= Teechers =

Play written by John Godber

 Teechers is a play by John Godber, written in 1987. It was first performed by the Hull Truck Theatre Company at the 1987 Edinburgh Festival starring Martin Barass as Salty, Gill Tompkins as Gail and Shirley Anne Selby as Hobby. In 2010 a revival of the play was again performed at Hull Truck Theatre, before touring at other venues. The cast included Zoe Lister as Gail, Peter McMillan as Salty, and Claire Eden as Hobby. The play was updated with modern references and modern music.

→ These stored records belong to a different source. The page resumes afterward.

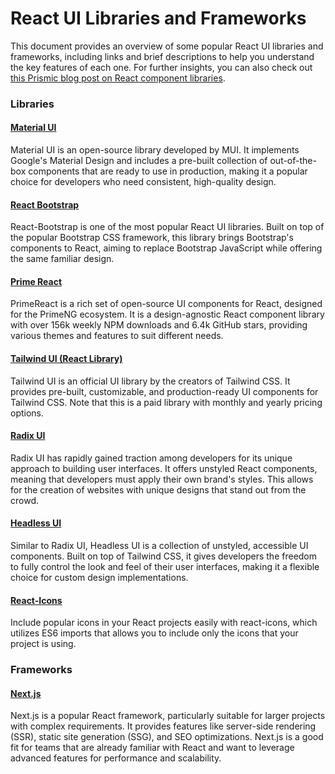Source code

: # React UI Libraries and Frameworks

This document provides an overview of some popular React UI libraries and frameworks, including links and brief descriptions to help you understand the key features of each one. For further insights, you can also check out [this Prismic blog post on React component libraries](https://prismic.io/blog/react-component-libraries#headless-ui).

### Libraries

#### [Material UI](https://mui.com/)
Material UI is an open-source library developed by MUI. It implements Google's Material Design and includes a pre-built collection of out-of-the-box components that are ready to use in production, making it a popular choice for developers who need consistent, high-quality design.

#### [React Bootstrap](https://react-bootstrap.netlify.app/)
React-Bootstrap is one of the most popular React UI libraries. Built on top of the popular Bootstrap CSS framework, this library brings Bootstrap's components to React, aiming to replace Bootstrap JavaScript while offering the same familiar design.

#### [Prime React](https://primereact.org/)
PrimeReact is a rich set of open-source UI components for React, designed for the PrimeNG ecosystem. It is a design-agnostic React component library with over 156k weekly NPM downloads and 6.4k GitHub stars, providing various themes and features to suit different needs.

#### [Tailwind UI (React Library)](https://prismic.io/blog/react-component-libraries#tailwind-ui)
Tailwind UI is an official UI library by the creators of Tailwind CSS. It provides pre-built, customizable, and production-ready UI components for Tailwind CSS. Note that this is a paid library with monthly and yearly pricing options.

#### [Radix UI](https://www.radix-ui.com/)
Radix UI has rapidly gained traction among developers for its unique approach to building user interfaces. It offers unstyled React components, meaning that developers must apply their own brand's styles. This allows for the creation of websites with unique designs that stand out from the crowd.

#### [Headless UI](https://headlessui.com/)
Similar to Radix UI, Headless UI is a collection of unstyled, accessible UI components. Built on top of Tailwind CSS, it gives developers the freedom to fully control the look and feel of their user interfaces, making it a flexible choice for custom design implementations.

#### [React-Icons](https://react-icons.github.io/react-icons/)
Include popular icons in your React projects easily with react-icons, which utilizes ES6 imports that allows you to include only the icons that your project is using.

### Frameworks

#### [Next.js](https://nextjs.org/)
Next.js is a popular React framework, particularly suitable for larger projects with complex requirements. It provides features like server-side rendering (SSR), static site generation (SSG), and SEO optimizations. Next.js is a good fit for teams that are already familiar with React and want to leverage advanced features for performance and scalability.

It is a play within a play in which three students performed for their teachers. Everything in the play is reduced to the bare essentials, with very little set and the three actors playing twenty other parts. The students perform to an audience an account of their time in secondary school (given the name 'Whitewall High School' for their performance), specifically their time with Mr. Jeff Nixon, the new drama teacher who ignites their passion for the stage with his idealism and belief that all children should be treated equally. The children mention that the names of the characters have been changed: Mr. Nixon's real name is Mr. Harrison, mentioned at the beginning. At the end of the play, he leaves Whitewall High School to teach at St George's, another school that is regarded more highly. Once the three kids know that Nixon is leaving, they start to understand how much he helped them. Salty, in particular, wants to carry on with drama once he has left school. The play is originally set in East Yorkshire, however, the play never specifically states a location and Whitewall is meant to represent the average secondary school in the United Kingdom, with the show changing its cultural cues and references (such as a reference to Jimmy Savile, which has been removed) over the forty years it has been performed. In 2022, the play was modernised to Teechers Leavers '22.

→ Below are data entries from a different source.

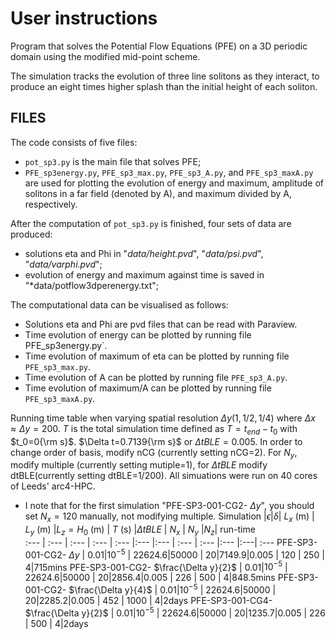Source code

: # User instructions

Program that solves the Potential Flow Equations (PFE) on a 3D periodic domain using the modified mid-point scheme.

The simulation tracks the evolution of three line solitons as they interact, 
to produce an eight times higher splash than the initial height of each soliton.

## FILES

The code consists of five files:
- `pot_sp3.py` is the main file that solves PFE;
- `PFE_sp3energy.py`, `PFE_sp3_max.py`, `PFE_sp3_A.py`, and `PFE_sp3_maxA.py` are used for plotting the evolution of energy and maximum, amplitude of solitons in a far field (denoted by A), and maximum divided by A, respectively.

After the computation of `pot_sp3.py` is finished, four sets of data are produced:
- solutions eta and Phi in "*data/height.pvd*", "*data/psi.pvd*", "*data/varphi.pvd*";
- evolution of energy and maximum against time is saved in "*data/potflow3dperenergy.txt";


The computational data can be visualised as follows:
- Solutions eta and Phi are pvd files that can be read with Paraview.
- Time evolution of energy can be plotted by running file PFE_sp3energy.py`.
- Time evolution of maximum of eta can be plotted by running file `PFE_sp3_max.py`.
- Time evolution of A can be plotted by running file `PFE_sp3_A.py`.
- Time evolution of maximum/A can be plotted by running file `PFE_sp3_maxA.py`.

Running time table when varying spatial resolution $\Delta y(1,1/2,1/4)$ where $\Delta x\approx\Delta y=200$. $T$ is the total simulation time defined as $T=t_{end}-t_{0}$ with $t_0=0{\rm s}$. $\Delta t=0.7139{\rm s}$ or $\Delta t BLE=0.005$.  In order to change order of basis, modify nCG (currently setting nCG=2). For $N_y$, modify multiple (currently setting mutiple=1), for $\Delta t BLE$ modify dtBLE(currently setting dtBLE=1/200).  All simuations were run on 40 cores of Leeds' arc4-HPC.
- I note that for the first simulation "PFE-SP3-001-CG2- $\Delta y$", you should set $N_x=120$ manually, not modifying multiple.
Simulation |$\epsilon$|$\delta$| $L_x$ (m) | $L_y$ (m) |$L_z=H_0$ (m) | $T$ (s) |$\Delta t BLE$ | $N_x$ | $N_y$ |$N_z$| run-time  
:---        | :---      | :---    | :---       | :---       |:---           |:---      | :---           | :---    |:---   |:---| :---
PFE-SP3-001-CG2- $\Delta y$ | $0.01$|$10^{-5}$ | 22624.6|50000 | 20|7149.9|0.005  | 120 | 250 | 4|715mins
PFE-SP3-001-CG2- $\frac{\Delta y}{2}$ | $0.01$|$10^{-5}$ | 22624.6|50000 | 20|2856.4|0.005  | 226 | 500 | 4|848.5mins
PFE-SP3-001-CG2- $\frac{\Delta y}{4}$ | $0.01$|$10^{-5}$ | 22624.6|50000 | 20|2285.2|0.005  | 452 | 1000 | 4|2days
PFE-SP3-001-CG4- $\frac{\Delta y}{2}$ | $0.01$|$10^{-5}$ | 22624.6|50000 | 20|1235.7|0.005  | 226 | 500 | 4|2days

An updated version, Teechers Leavers '26, toured the UK in 2026.

==Characters==

- Lilian Hobson “Hobby” – The one in the trio fed up with her friends.
- Gail Saunders – The bossy and sassy within the trio. Also very attractive and enthusiastic.
- Ian Salt “Salty” – The fired soul, doesn't know what he'll do with his life after leaving school. Salty is a laid-back person with an attitude of a classic teenager with a common habit of over exaggerating. He's slightly dirty in appearance.
- Mr. Harrison – the drama teacher, socialist and idealistic, called Mr. Nixon in the play, to "Protect the names of the innocent", young and casual.
- Mrs. Hudson – the headmistress, called Mrs. Parry in the play, loud and large with a terrible dress sense.
- Bobby Moxon – (Oggy Moxon) Bully of the school who scares teachers and students alike.
- Ms. Whitham – Hopeless English teacher, eager to leave
- Mr. Basford – The deputy head and maths teacher. Hates children, typically nasty.
- Miss Jackie Prime – The sports teacher, young and bouncy.
- Doug – The caretaker. Grouchy and assertive.
- Mr. Dean – A teacher who thinks that all of the kids love him.